News — GPT-4 conversational artificial intelligence (AI) has the ability to diagnose and triage health conditions comparable to that provided by board certified physicians, and its performance does not vary by patient race and ethnicity.

BACKGROUND

While GPT-4, a conversational artificial intelligence, “learns” from information on the internet, the accuracy of this form of AI for diagnosis and triage, and whether AI’s recommendations include racial and ethnic biases possibly gleaned from that information, have not been investigated even as the technology’s use in health care settings has grown in recent years.

METHOD

The researchers compared how GPT-4 and three board-certified physicians diagnosed and triaged health conditions using 45 typical clinical vignettes to determine how each provided the most likely diagnosis and decided which of the triage levels – emergency, non-emergency, or self-care—was most appropriate.
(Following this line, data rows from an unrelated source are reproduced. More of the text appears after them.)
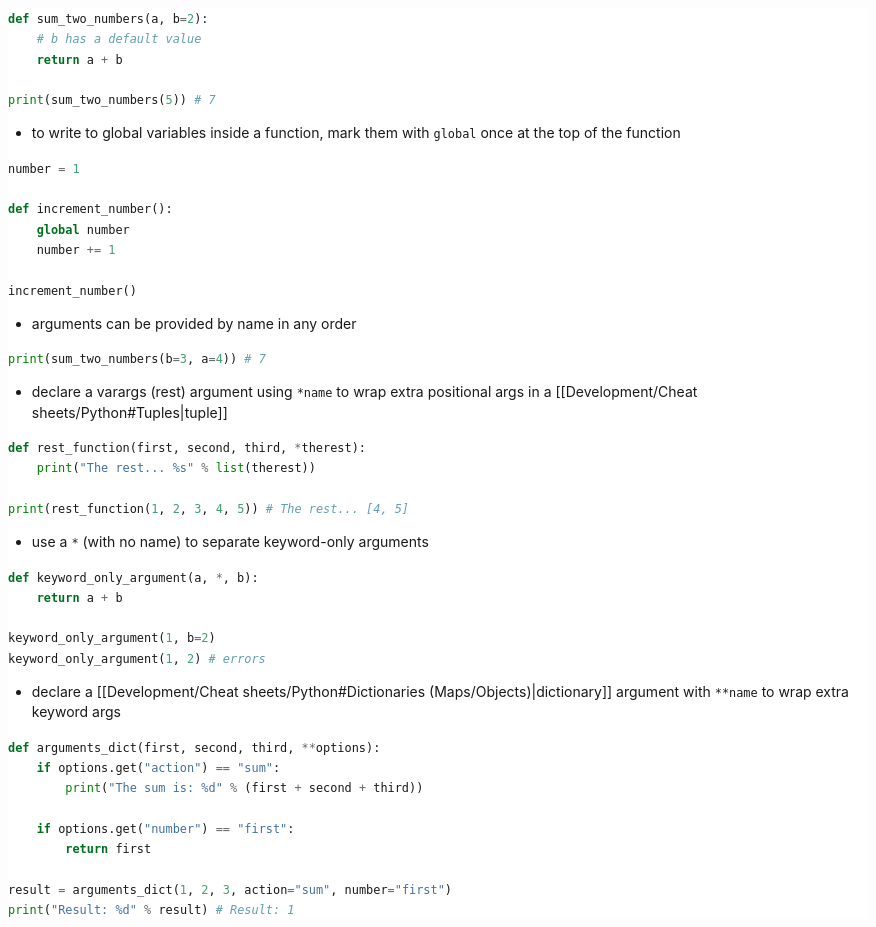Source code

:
 ```python
def sum_two_numbers(a, b=2):
    # b has a default value
    return a + b

print(sum_two_numbers(5)) # 7
```

- to write to global variables inside a function, mark them with `global` once at the top of the function

```python
number = 1

def increment_number():
    global number
    number += 1

increment_number()
```

- arguments can be provided by name in any order

```python
print(sum_two_numbers(b=3, a=4)) # 7
```

- declare a varargs (rest) argument using `*name` to wrap extra positional args in a [[Development/Cheat sheets/Python#Tuples\|tuple]]

```python
def rest_function(first, second, third, *therest):
    print("The rest... %s" % list(therest))

print(rest_function(1, 2, 3, 4, 5)) # The rest... [4, 5]
```

- use a `*` (with no name) to separate keyword-only arguments

```python
def keyword_only_argument(a, *, b):
    return a + b

keyword_only_argument(1, b=2)
keyword_only_argument(1, 2) # errors
```

- declare a [[Development/Cheat sheets/Python#Dictionaries (Maps/Objects)\|dictionary]] argument with `**name` to wrap extra keyword args

```python
def arguments_dict(first, second, third, **options):
    if options.get("action") == "sum":
        print("The sum is: %d" % (first + second + third))
    
    if options.get("number") == "first":
        return first

result = arguments_dict(1, 2, 3, action="sum", number="first")
print("Result: %d" % result) # Result: 1
```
The study has some limitations. The clinical vignettes, while based on real-world cases, provided only summary information for diagnosis, which may not reflect clinical practice that typically give patients more detailed information. In addition, the GPT-4 responses may depend on how the queries are worded and the GPT-4 may have learned from the clinical vignettes this study used. Also, the findings may not be applicable to other conversational AI systems.

IMPACT

Health systems can use the findings to introduce conversational AI to improve patient diagnosis and triage efficiently.

COMMENT

“The findings from our study should be reassuring for patients, because they indicate that large language models like GPT-4 show promise in providing accurate medical diagnoses without introducing racial and ethnic biases,” said senior author Dr. Yusuke Tsugawa, associate professor of medicine in the division of general internal medicine and health services research at the David Geffen School of Medicine at UCLA. “However, it is also important for us to continuously monitor the performance and potential biases of these models as they may change over time depending on the information fed to them.”

AUTHORS

Additional study authors are Naoki Ito, Sakina Kadomatsu,  Mineto Fujisawa, Kiyomitsu Fukaguchi,  Ryo Ishizawa, Naoki Kanda,  Daisuke Kasugai, Mikio Nakajima,  and Tadahiro Goto.

JOURNAL

The study is  in the peer-reviewed JMIR Medical Education.